February 2016 brought contract cost principles and procedures to the forefront with two potential amendments to the Federal Acquisition Regulation (FAR) and the Defense Federal Acquisition Regulation Supplement (DFARS) to make certain costs associated with congressional investigations and inquiries unallowable and to enhance oversight of Independent Research and Development (IR&D) costs.

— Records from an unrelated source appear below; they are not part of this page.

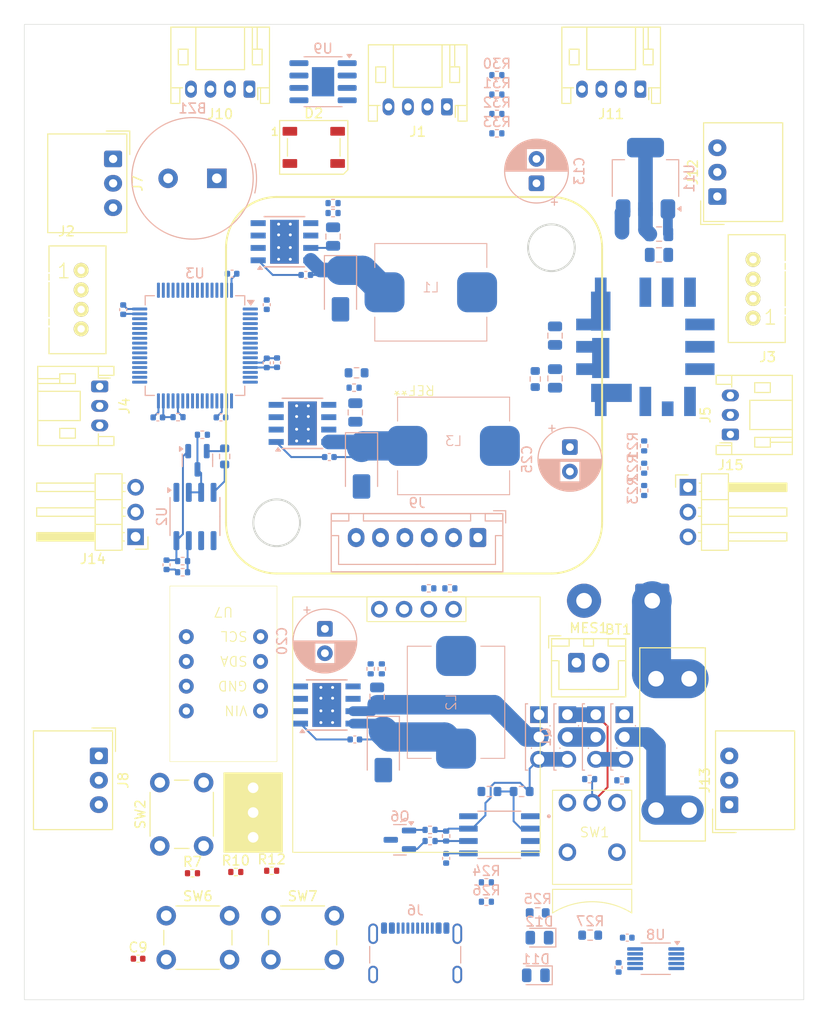
<source format=kicad_pcb>
(kicad_pcb
	(version 20241229)
	(generator "pcbnew")
	(generator_version "9.0")
	(general
		(thickness 1.6)
		(legacy_teardrops no)
	)
	(paper "A4")
	(layers
		(0 "F.Cu" signal)
		(2 "B.Cu" signal)
		(9 "F.Adhes" user "F.Adhesive")
		(11 "B.Adhes" user "B.Adhesive")
		(13 "F.Paste" user)
		(15 "B.Paste" user)
		(5 "F.SilkS" user "F.Silkscreen")
		(7 "B.SilkS" user "B.Silkscreen")
		(1 "F.Mask" user)
		(3 "B.Mask" user)
		(17 "Dwgs.User" user "User.Drawings")
		(19 "Cmts.User" user "User.Comments")
		(21 "Eco1.User" user "User.Eco1")
		(23 "Eco2.User" user "User.Eco2")
		(25 "Edge.Cuts" user)
		(27 "Margin" user)
		(31 "F.CrtYd" user "F.Courtyard")
		(29 "B.CrtYd" user "B.Courtyard")
		(35 "F.Fab" user)
		(33 "B.Fab" user)
		(39 "User.1" user)
		(41 "User.2" user)
		(43 "User.3" user)
		(45 "User.4" user)
	)
	(setup
		(pad_to_mask_clearance 0)
		(allow_soldermask_bridges_in_footprints no)
		(tenting front back)
		(pcbplotparams
			(layerselection 0x00000000_00000000_55555555_5755f5ff)
			(plot_on_all_layers_selection 0x00000000_00000000_00000000_00000000)
			(disableapertmacros no)
			(usegerberextensions no)
			(usegerberattributes yes)
			(usegerberadvancedattributes yes)
			(creategerberjobfile yes)
			(dashed_line_dash_ratio 12.000000)
			(dashed_line_gap_ratio 3.000000)
			(svgprecision 4)
			(plotframeref no)
			(mode 1)
			(useauxorigin no)
			(hpglpennumber 1)
			(hpglpenspeed 20)
			(hpglpendiameter 15.000000)
			(pdf_front_fp_property_popups yes)
			(pdf_back_fp_property_popups yes)
			(pdf_metadata yes)
			(pdf_single_document no)
			(dxfpolygonmode yes)
			(dxfimperialunits yes)
			(dxfusepcbnewfont yes)
			(psnegative no)
			(psa4output no)
			(plot_black_and_white yes)
			(sketchpadsonfab no)
			(plotpadnumbers no)
			(hidednponfab no)
			(sketchdnponfab yes)
			(crossoutdnponfab yes)
			(subtractmaskfromsilk no)
			(outputformat 1)
			(mirror no)
			(drillshape 1)
			(scaleselection 1)
			(outputdirectory "")
		)
	)
	(net 0 "")
	(net 1 "GND")
	(net 2 "Buzzer")
	(net 3 "Net-(U1-Cd)")
	(net 4 "+3V3")
	(net 5 "NRST")
	(net 6 "+5V")
	(net 7 "VDD")
	(net 8 "Net-(U4-BOOT)")
	(net 9 "Net-(D10-K)")
	(net 10 "Net-(J7-Pin_2)")
	(net 11 "Net-(U8-V3)")
	(net 12 "Net-(U10-BOOT)")
	(net 13 "Net-(D13-K)")
	(net 14 "Net-(J12-Pin_2)")
	(net 15 "Net-(D14-K)")
	(net 16 "Net-(U12-BOOT)")
	(net 17 "Net-(J14-Pin_2)")
	(net 18 "LED")
	(net 19 "Net-(D11-K)")
	(net 20 "Net-(D11-A)")
	(net 21 "Net-(D12-A)")
	(net 22 "Net-(D12-K)")
	(net 23 "Net-(Q5-D)")
	(net 24 "Net-(BT1-+)")
	(net 25 "LiDAR_TX")
	(net 26 "LiDAR_RX")
	(net 27 "CAM_LED_L")
	(net 28 "CAM_LED_R")
	(net 29 "unconnected-(J6-SBU1-PadA8)")
	(net 30 "unconnected-(J6-SHIELD-PadS1)")
	(net 31 "unconnected-(J6-SHIELD-PadS1)_1")
	(net 32 "unconnected-(J6-SHIELD-PadS1)_2")
	(net 33 "Net-(J6-CC2)")
	(net 34 "D+")
	(net 35 "Net-(J6-CC1)")
	(net 36 "D-")
	(net 37 "unconnected-(J6-SHIELD-PadS1)_3")
	(net 38 "unconnected-(J6-SBU2-PadB8)")
	(net 39 "UART2_TX")
	(net 40 "UART2_RX")
	(net 41 "Net-(J10-Pin_2)")
	(net 42 "Net-(J10-Pin_3)")
	(net 43 "Net-(J11-Pin_2)")
	(net 44 "Net-(J11-Pin_3)")
	(net 45 "MG90S_L")
	(net 46 "MG90S_R")
	(net 47 "Net-(Q1-D)")
	(net 48 "Net-(Q1-G)")
	(net 49 "Net-(Q1-S)")
	(net 50 "Net-(Q2-S)")
	(net 51 "Net-(Q3-G)")
	(net 52 "Net-(Q6-B)")
	(net 53 "Net-(Q7-B)")
	(net 54 "Net-(Q7-E)")
	(net 55 "Net-(U1-IN)")
	(net 56 "Net-(U1-OUT)")
	(net 57 "SW1")
	(net 58 "SW4")
	(net 59 "Net-(U2-B)")
	(net 60 "BOOT0")
	(net 61 "SCL")
	(net 62 "SDA")
	(net 63 "UART3_TX")
	(net 64 "Net-(U4-VSENSE)")
	(net 65 "Net-(R21-Pad2)")
	(net 66 "Net-(U6-Trim)")
	(net 67 "Net-(R22-Pad2)")
	(net 68 "Net-(U9A-+)")
	(net 69 "Net-(U9A--)")
	(net 70 "Net-(U9B-+)")
	(net 71 "Net-(U9B--)")
	(net 72 "Net-(U10-VSENSE)")
	(net 73 "BOOT1")
	(net 74 "Net-(U12-VSENSE)")
	(net 75 "UART3_RX")
	(net 76 "STS_SIG")
	(net 77 "unconnected-(U3-PA8-Pad41)")
	(net 78 "unconnected-(U3-PA15-Pad50)")
	(net 79 "unconnected-(U3-PA14-Pad49)")
	(net 80 "UART6_TX")
	(net 81 "UART1_RX")
	(net 82 "unconnected-(U3-PA4-Pad20)")
	(net 83 "unconnected-(U3-PA7-Pad23)")
	(net 84 "unconnected-(U3-PA12-Pad45)")
	(net 85 "unconnected-(U3-PB3-Pad55)")
	(net 86 "unconnected-(U3-PC1-Pad9)")
	(net 87 "unconnected-(U3-PC5-Pad25)")
	(net 88 "unconnected-(U3-PB10-Pad29)")
	(net 89 "unconnected-(U3-PC2-Pad10)")
	(net 90 "unconnected-(U3-PC15-Pad4)")
	(net 91 "unconnected-(U3-PC8-Pad39)")
	(net 92 "unconnected-(U3-PC13-Pad2)")
	(net 93 "unconnected-(U3-PA13-Pad46)")
	(net 94 "unconnected-(U3-PB0-Pad26)")
	(net 95 "unconnected-(U3-PA11-Pad44)")
	(net 96 "UART5_TX")
	(net 97 "UART6_RX")
	(net 98 "unconnected-(U3-PB15-Pad36)")
	(net 99 "unconnected-(U3-PA6-Pad22)")
	(net 100 "unconnected-(U3-PB14-Pad35)")
	(net 101 "unconnected-(U3-PC9-Pad40)")
	(net 102 "unconnected-(U3-PB1-Pad27)")
	(net 103 "UART4_RX")
	(net 104 "unconnected-(U3-PH0-Pad5)")
	(net 105 "unconnected-(U3-PB12-Pad33)")
	(net 106 "unconnected-(U3-PB4-Pad56)")
	(net 107 "unconnected-(U3-PH1-Pad6)")
	(net 108 "unconnected-(U3-PB13-Pad34)")
	(net 109 "unconnected-(U3-PC0-Pad8)")
	(net 110 "unconnected-(U3-PC3-Pad11)")
	(net 111 "unconnected-(U3-PB9-Pad62)")
	(net 112 "UART5_RX")
	(net 113 "unconnected-(U3-PB5-Pad57)")
	(net 114 "UART1_TX")
	(net 115 "unconnected-(U3-PC4-Pad24)")
	(net 116 "unconnected-(U3-PB8-Pad61)")
	(net 117 "unconnected-(U3-PC14-Pad3)")
	(net 118 "unconnected-(U3-PA5-Pad21)")
	(net 119 "UART4_TX")
	(net 120 "unconnected-(U3-VCAP_1-Pad30)")
	(net 121 "unconnected-(U4-NC-Pad2)")
	(net 122 "unconnected-(U4-EN-Pad5)")
	(net 123 "unconnected-(U4-NC-Pad3)")
	(net 124 "unconnected-(U6-N.C.-Pad11)")
	(net 125 "unconnected-(U6-Sequence-Pad9)")
	(net 126 "unconnected-(U6-N.C.-Pad8)")
	(net 127 "unconnected-(U6-N.C.-Pad12)")
	(net 128 "unconnected-(U6-PGOOD-Pad10)")
	(net 129 "unconnected-(U7-RST-Pad5)")
	(net 130 "unconnected-(U7-INT-Pad6)")
	(net 131 "unconnected-(U7-VOUT-Pad8)")
	(net 132 "unconnected-(U7-GND-Pad7)")
	(net 133 "unconnected-(U8-~{CTS}-Pad5)")
	(net 134 "unconnected-(U8-~{RTS}-Pad4)")
	(net 135 "Loadcell_R")
	(net 136 "Loadcell_L")
	(net 137 "unconnected-(U10-NC-Pad2)")
	(net 138 "unconnected-(U10-NC-Pad3)")
	(net 139 "unconnected-(U10-EN-Pad5)")
	(net 140 "unconnected-(U12-NC-Pad3)")
	(net 141 "unconnected-(U12-EN-Pad5)")
	(net 142 "unconnected-(U12-NC-Pad2)")
	(net 143 "unconnected-(SW5-A-Pad1)")
	(net 144 "unconnected-(D2-DOUT-Pad2)")
	(footprint "Akizuki:Molex_SPOX_5268-03A_1x03_P2.50mm_Horizontal" (layer "F.Cu") (at 159.109 63.794 -90))
	(footprint "Capacitor_SMD:C_0402_1005Metric" (layer "F.Cu") (at 161.671 145.796))
	(footprint "Akizuki:FUSE_3557-15" (layer "F.Cu") (at 216.535 123.825 -90))
	(footprint "Akizuki:BNO055" (layer "F.Cu") (at 170.434 116.586 180))
	(footprint "LED_SMD:LED_WS2812B_PLCC4_5.0x5.0mm_P3.2mm" (layer "F.Cu") (at 179.705 62.611))
	(footprint "Button_Switch_THT:SW_PUSH_6mm" (layer "F.Cu") (at 163.902 134.239 90))
	(footprint "Button_Switch_THT:SW_PUSH_6mm" (layer "F.Cu") (at 175.312 141.387))
	(footprint "Akizuki:SSD1306" (layer "F.Cu") (at 190.246 121.793))
	(footprint "Akizuki:Molex_SPOX_5268-03A_1x03_P2.50mm_Horizontal" (layer "F.Cu") (at 221.129 67.651 90))
	(footprint "Resistor_SMD:R_0402_1005Metric" (layer "F.Cu") (at 175.385 136.779))
	(footprint "MountingHole:MountingHole_3.2mm_M3" (layer "F.Cu") (at 223 110))
	(footprint "Connector_JST:JST_PH_S3B-PH-K_1x03_P2.00mm_Horizontal" (layer "F.Cu") (at 222.467 92.043 90))
	(footprint "Resistor_SMD:R_0402_1005Metric" (layer "F.Cu") (at 171.704 136.906))
	(footprint "Connector_JST:JST_PH_S4B-PH-K_1x04_P2.00mm_Horizontal" (layer "F.Cu") (at 173.101 56.642 180))
	(footprint "Connector_JST:JST_XH_B2B-XH-A_1x02_P2.50mm_Vertical" (layer "F.Cu") (at 206.669 115.443))
	(footprint "Connector_PinHeader_2.54mm:PinHeader_1x03_P2.54mm_Horizontal" (layer "F.Cu") (at 161.417 102.54 180))
	(footprint "Connector_JST:JST_PH_S4B-PH-K_1x04_P2.00mm_Horizontal" (layer "F.Cu") (at 213.233 56.642 180))
	(footprint "Akizuki:Molex_SPOX_5268-03A_1x03_P2.50mm_Horizontal" (layer "F.Cu") (at 222.355 130 90))
	(footprint "Akizuki:T-mini Plus" (layer "F.Cu") (at 190 87 180))
	(footprint "Akizuki:Grove_1x04" (layer "F.Cu") (at 224.796 80.114 180))
	(footprint "Akizuki:Molex_SPOX_5268-03A_1x03_P2.50mm_Horizontal" (layer "F.Cu") (at 157.645 125 -90))
	(footprint "Connector_PinHeader_2.54mm:PinHeader_1x03_P2.54mm_Horizontal" (layer "F.Cu") (at 218.115 97.46))
	(footprint "Resistor_SMD:R_0402_1005Metric" (layer "F.Cu") (at 167.257 137.033))
	(footprint "MountingHole:MountingHole_3.2mm_M3" (layer "F.Cu") (at 157 55))
	(footprint "Connector_Wire:SolderWire-0.75sqmm_1x02_P7mm_D1.25mm_OD3.5mm" (layer "F.Cu") (at 214.447 109.093 180))
	(footprint "Connector_JST:JST_PH_S4B-PH-K_1x04_P2.00mm_Horizontal" (layer "F.Cu") (at 193.373 58.457 180))
	(footprint "Akizuki:Akizuki_3PSW" (layer "F.Cu") (at 173.482 130.81 90))
	(footprint "Connector_JST:JST_PH_S3B-PH-K_1x03_P2.00mm_Horizontal" (layer "F.Cu") (at 157.734 87.122 -90))
	(footprint "Button_Switch_THT:SW_PUSH_6mm" (layer "F.Cu") (at 164.562 141.387))
	(footprint "MountingHole:MountingHole_3.2mm_M3" (layer "F.Cu") (at 157 110))
	(footprint "Akizuki:AkizukiSmallRockerSwitchHorizontal" (layer "F.Cu") (at 208.28 129.794))
	(footprint "Akizuki:Grove_1x04"
		(layer "F.Cu")
		(uuid "ede769c9-b773-45f5-a166-f63cb4ab8570")
		(at 155.829 75.216)
		(descr "https://statics3.seeedstudio.com/images/opl/datasheet/3470130P1.pdf")
		(tags "Grove-1x04")
		(property "Reference" "J2"
			(at -1.5 -4 0)
			(layer "F.SilkS")
			(uuid "66d4c650-883b-4921-864a-8cddcf1ffc24")
			(effects
				(font
					(size 1 1)
					(thickness 0.15)
				)
			)
		)
		(property "Value" "CAM_L"
			(at 4.19 2.83 90)
			(layer "F.Fab")
			(uuid "390f49a2-346d-454c-b461-45d03cce53d5")
			(effects
				(font
					(size 1 1)
					(thickness 0.15)
				)
			)
		)
		(property "Datasheet" "~"
			(at 0 0 0)
			(layer "F.Fab")
			(hide yes)
			(uuid "2ef93fdb-eadc-46ed-b191-3f46bd0455a5")
			(effects
				(font
					(size 1.27 1.27)
					(thickness 0.15)
				)
			)
		)
		(property "Description" "Generic connector, single row, 01x04, script generated (kicad-library-utils/schlib/autogen/connector/)"
			(at 0 0 0)
			(layer "F.Fab")
			(hide yes)
			(uuid "acd0694e-ece3-4576-8221-5dfb66270232")
			(effects
				(font
					(size 1.27 1.27)
					(thickness 0.15)
				)
			)
		)
		(property ki_fp_filters "Connector*:*_1x??_*")
		(path "/636313f7-2148-47f5-8c16-2f040c25a3c3")
		(sheetname "/")
		(sheetfile "01-MAIN.kicad_sch")
		(attr through_hole)
		(fp_line
			(start -3.3 -2.5)
			(end -3.3 0.15)
			(stroke
				(width 0.12)
				(type solid)
			)
			(layer "F.SilkS")
			(uuid "f1e9bd62-1a2b-4c63-bf2a-a48e7bdeade0")
		)
		(fp_line
			(start -3.3 -2.5)
			(end 2.55 -2.5)
			(stroke
				(width 0.12)
				(type solid)
			)
			(layer "F.SilkS")
			(uuid "3743522c-ddfa-4d17-ad75-72c3aa84841e")
		)
		(fp_line
			(start -3.3 0.4)
			(end -3.3 1)
			(stroke
				(width 0.12)
				(type solid)
			)
			(layer "F.SilkS")
			(uuid "790fdc16-49da-4796-8e62-1362e4d58fdb")
		)
		(fp_line
			(start -3.3 1.25)
			(end -3.3 4.75)
			(stroke
				(width 0.12)
				(type solid)
			)
			(layer "F.SilkS")
			(uuid "8d9cf09d-b2e5-4801-bc66-7e37a0c82979")
		)
		(fp_line
			(start -3.3 5)
			
... [551432 chars truncated]
</source>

Prohibition on Reimbursement for Congressional Investigations and Inquiries

On February 17, 2016 the FAR Council proposed to amend the FAR to implement Section 857 of the National Defense Authorization Act for Fiscal Year 2015 (NDAA 2015). Section 857 of NDAA 2015 amended 10 U.S.C. § 2324(e)(1) to make unallowable "[c]osts incurred by a contractor in connection with a congressional investigation or inquiry into an issue that is the subject matter of a proceeding resulting in a disposition," such as a criminal conviction, a determination of contractor civil liability for fraud, a penalty for whistleblower reprisal, suspension or debarment, rescission of a contract, termination of a contract for default, or a settlement of an action that might have resulted in any of these penalties. 10 U.S.C. § 2324(e)(1)(Q), (k)(2).

The proposed rule would amend FAR 31.205-47 to add as unallowable those costs incurred in any congressional investigation or inquiry that is associated with a criminal conviction, suspension or debarment, termination for default, etc., the costs of which are already unallowable under FAR 31.205-47. The proposed rule would also amend FAR 31.603 (relating to the requirements of Contracts with State, Local, and Federally Recognized Indian Tribal Governments) to include the same prohibition on costs associated with congressional investigations or inquiries.

Even though Section 857 of NDAA 2015 applies only to Department of Defense (DoD), NASA, and Coast Guard contracts, the proposed rule would make Section 857 applicable to all agencies subject to the FAR.

Comments on the proposed FAR amendment are due April 18, 2016.

Enhancing Oversight of Independent Research and Development

On February 16, 2016 the DoD issued a proposed rule to amend the DFARS "to improve the effectiveness of independent research and development investments by the defense industrial base that are reimbursed as allowable costs." The proposed rule is based on the IR&D initiative outlined in Better Buying Power 3.0 of April 9, 2015, which sought a limited reversion back to the pre-early 1990s when IR&D was more heavily regulated and supervised by DoD.

The DoD is proposing to amend DFARS 231.205-18 to require that, "as a prerequisite for the subsequent determination of allowability," starting in Fiscal Year 2017 contractors must engage in discussions with a technical or operational DoD employee before IR&D costs are generated, "so that contractor plans and goals for IR&D projects benefit from the awareness and feedback by a DoD employee who is informed of related ongoing and future potential interest opportunities" (emphasis added). The stated intent behind this requirement is to increase awareness of the IR&D efforts between contractors and the DoD and "provide industry with some feedback on therelevance" (emphasis added) of their IR&D work, not to establish a necessity for DoD approval prior to commencing IR&D projects.

This requirement would apply only to major contractors, which are those whose covered segments allocated a total of more than $11 million in IR&D and bid and proposal costs to covered contracts during the preceding fiscal year. Contractors would still be required, as they are now, to use the Defense Technical Information Center (DTIC) online form to report IR&D costs, but they would also need to document the technical interchange on the DTIC form, including the name of the DoD employee with whom the contractor met and the date of the interchange.

The proposed rule is scarce on details as to how the technical interchanges would proceed. Questions that remain unanswered include:

  • What sort of "feedback" will the DoD employee provide?
  • Will the DoD employee be an expert in the technical field in which the contractor is operating?
  • How is "relevance" determined? Must the IR&D work be connected to some established DoD initiative?
  • What happens if the DoD employee determines that the contractor's IR&D work is not relevant? What if the contractor proceeds with the IR&D after learning from the DoD employee that it is not relevant? Is that a factor in determining the allowability of the subsequent IR&D costs?

Comments on the proposed DFARS amendment are also due April 18, 2016.